Japan and the United States have reached an “open skies” deal removing restrictions on flights, opening the way to lower fares across the Pacific and to shake up alliances among airlines.
The agreement, reached late Friday after five rounds of talks culminating in a full week of closed-door negotiations in Washington, could give new urgency to bids by US carriers for a slice of ailing giant Japan Airlines.
Japanese and US negotiators agreed to scrap a half-century accord that preset the number of flights, instead allowing carriers in the world’s two largest economies to adapt schedules to demand.
In one key point of contention, the United States said Japan agreed to give US carriers greater access to Tokyo’s Narita and Haneda airports, gateways into Japan and lucrative Asian markets.
US Transportation Secretary Ray LaHood said the open skies deal “has been a longstanding US goal and is good news for air travelers and businesses on both sides of the Pacific.”
“Once this agreement takes effect, American and Japanese consumers, airlines and economies will enjoy the benefits of competitive pricing and more convenient service,” he said in a statement.
In Tokyo, Transport Minister Seiji Maehara also praised the deal.
“The Japan-US route is the biggest aviation market for Japan. It is extremely meaningful to reach the accord,” he said.
But the two sides did not announce a date for the agreement to go into effect, with LaHood saying that the two countries had to finalize procedures.
Japan’s two carriers — Japan Airlines and All Nippon Airways — have both been seeking exemption from US antitrust laws, which is now possible with the open skies deal but needs review from another part of the US government.
Japan Airlines (JAL), which has been cutting thousands of jobs to stay afloat despite three government bailouts since 2001, held out high hopes from the open skies deal.
“Our company hopes to build a strong network by applying for antitrust immunity after determining a US airline company as our partner,” JAL president Haruka Nishimatsu said.
The open skies agreement would make it easier for Japanese and US carriers to forge new code-sharing alliances.

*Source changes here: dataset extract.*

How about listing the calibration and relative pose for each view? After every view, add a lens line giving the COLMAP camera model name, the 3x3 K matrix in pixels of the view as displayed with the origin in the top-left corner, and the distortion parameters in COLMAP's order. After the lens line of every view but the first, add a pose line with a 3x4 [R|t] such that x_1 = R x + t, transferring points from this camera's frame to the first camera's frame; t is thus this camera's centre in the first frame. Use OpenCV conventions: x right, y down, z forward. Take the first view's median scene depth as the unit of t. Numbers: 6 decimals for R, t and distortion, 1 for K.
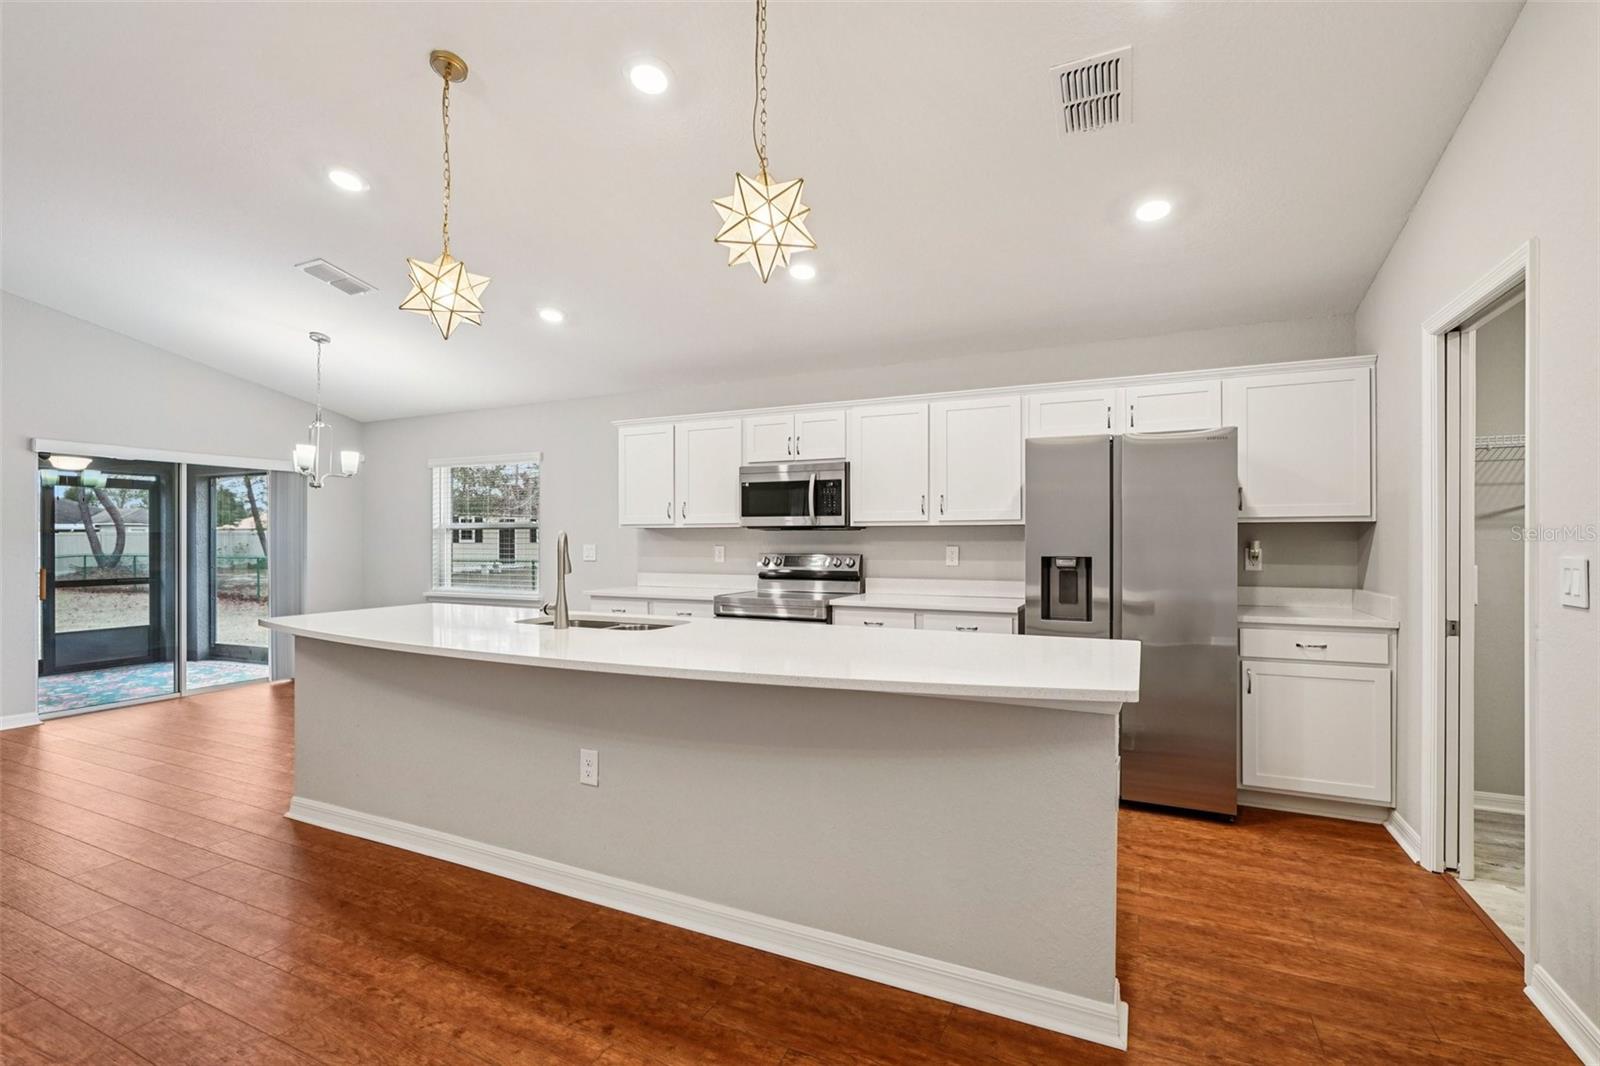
lens RADIAL K [[729.1, 0, 797.8], [0, 729.1, 540.8], [0, 0, 1]] dist [-0.002782, -0.000133]
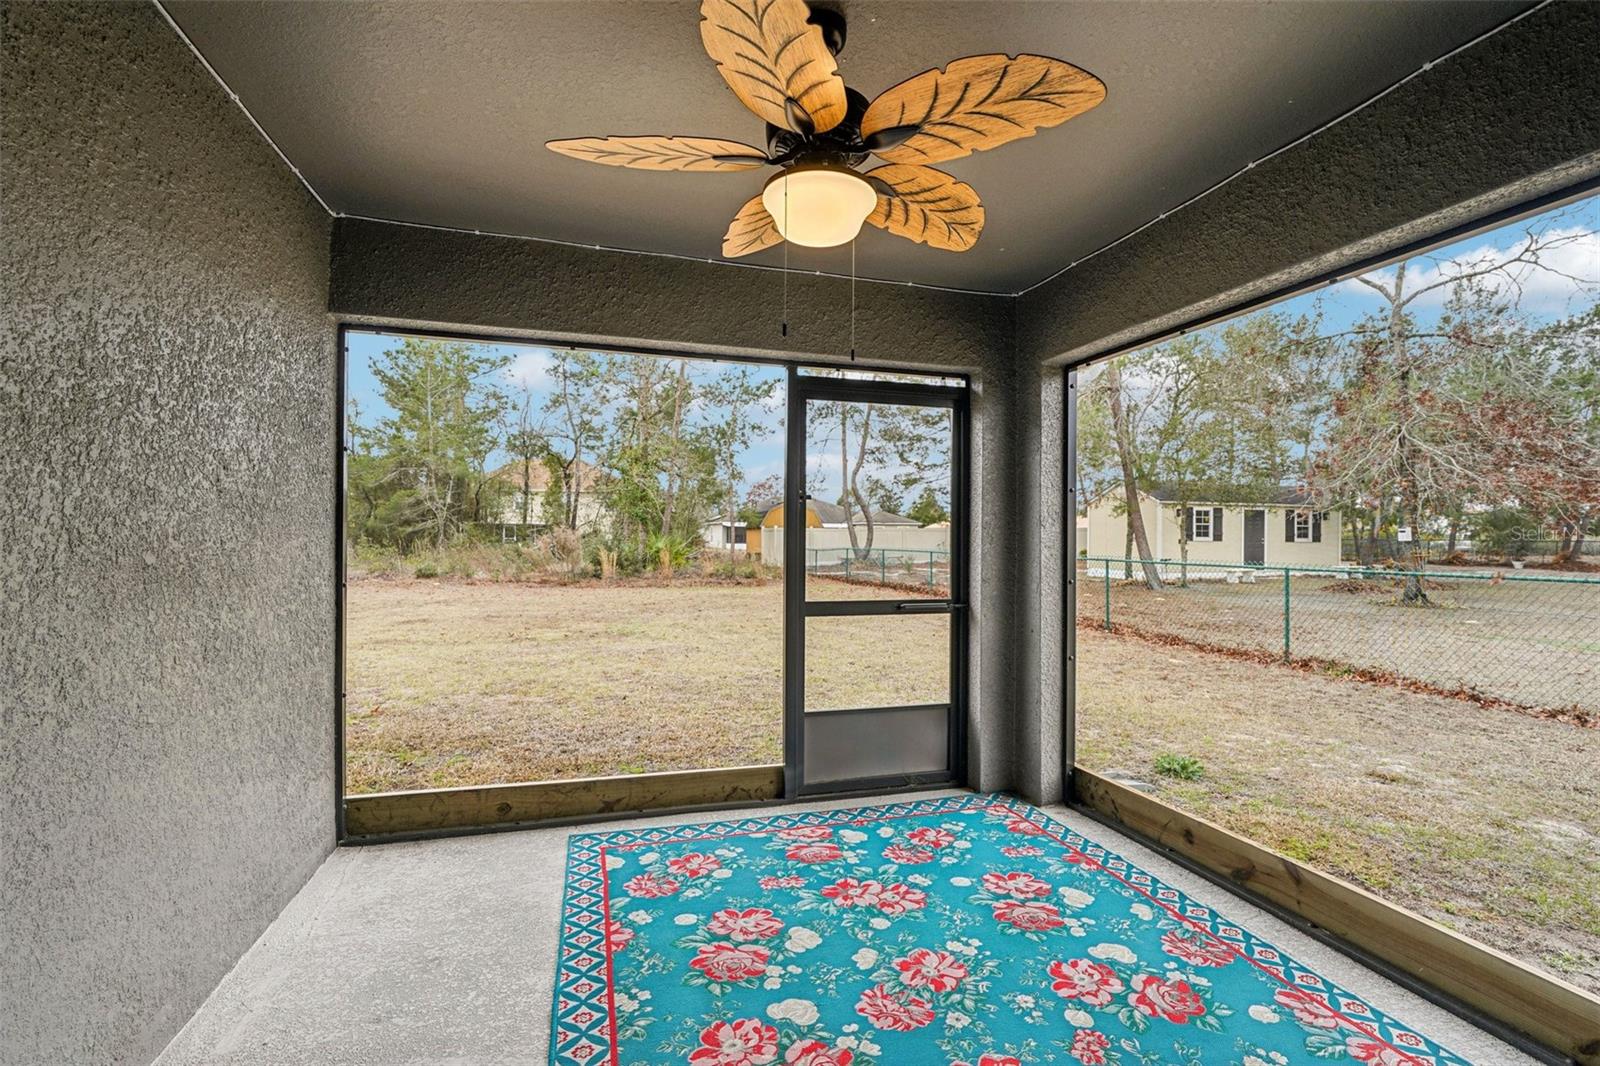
lens RADIAL K [[729.1, 0, 801.0], [0, 729.1, 535.8], [0, 0, 1]] dist [-0.002782, -0.000133]
pose [[0.668412, 0.005122, -0.743773, -0.199901], [-0.010226, 0.999945, -0.002303, 0.003832], [0.743721, 0.009145, 0.668428, 0.202797]]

US carriers had been racing to seal deals with Japan Airlines before the open skies deal comes into effect, but JAL has been calmly examining the bids.
Japan Airlines’ current partners led by American Airlines last week offered it a 1.1 billion-dollar lifeline, hoping to counter a bid by rival Delta Air Lines which is hoping the Japanese carrier switches allegiances.
American Airlines accused Delta of trying to derail the open skies talks, believing it would lose out.
“This open skies agreement will effectively reset the playing field and enable new working relationships,” said Will Ris, American’s senior vice president for government affairs.
But Delta said it supported the deal and hoped it would “enable Delta and Japan Airlines to engage in deeper and more effective cooperation, producing greater benefits for the carriers and their customers.”
It will be the 95th open skies deal for the United States and replace a bilateral agreement with Japan dating to 1952, in the wake of World War II.
Under the existing agreement, Japanese carriers run 136 passenger flights each week between the countries — 94 by Japan Airlines and 42 by rival All Nippon Airways — while US carriers fly 296.
Japanese carriers argue that the number of flights is lopsided in favor of US airlines, but US carriers counter that it is evenly divided when looking at flights by alliances rather than individual carriers.
Japan Airlines is partnered with American Airlines in the Oneworld alliance, while the Star Alliance groups All Nippon Airways, Continental Airlines and United Airlines.
Delta and its subsidiary Northwest Airlines have no Japanese partner in their Sky Team alliance.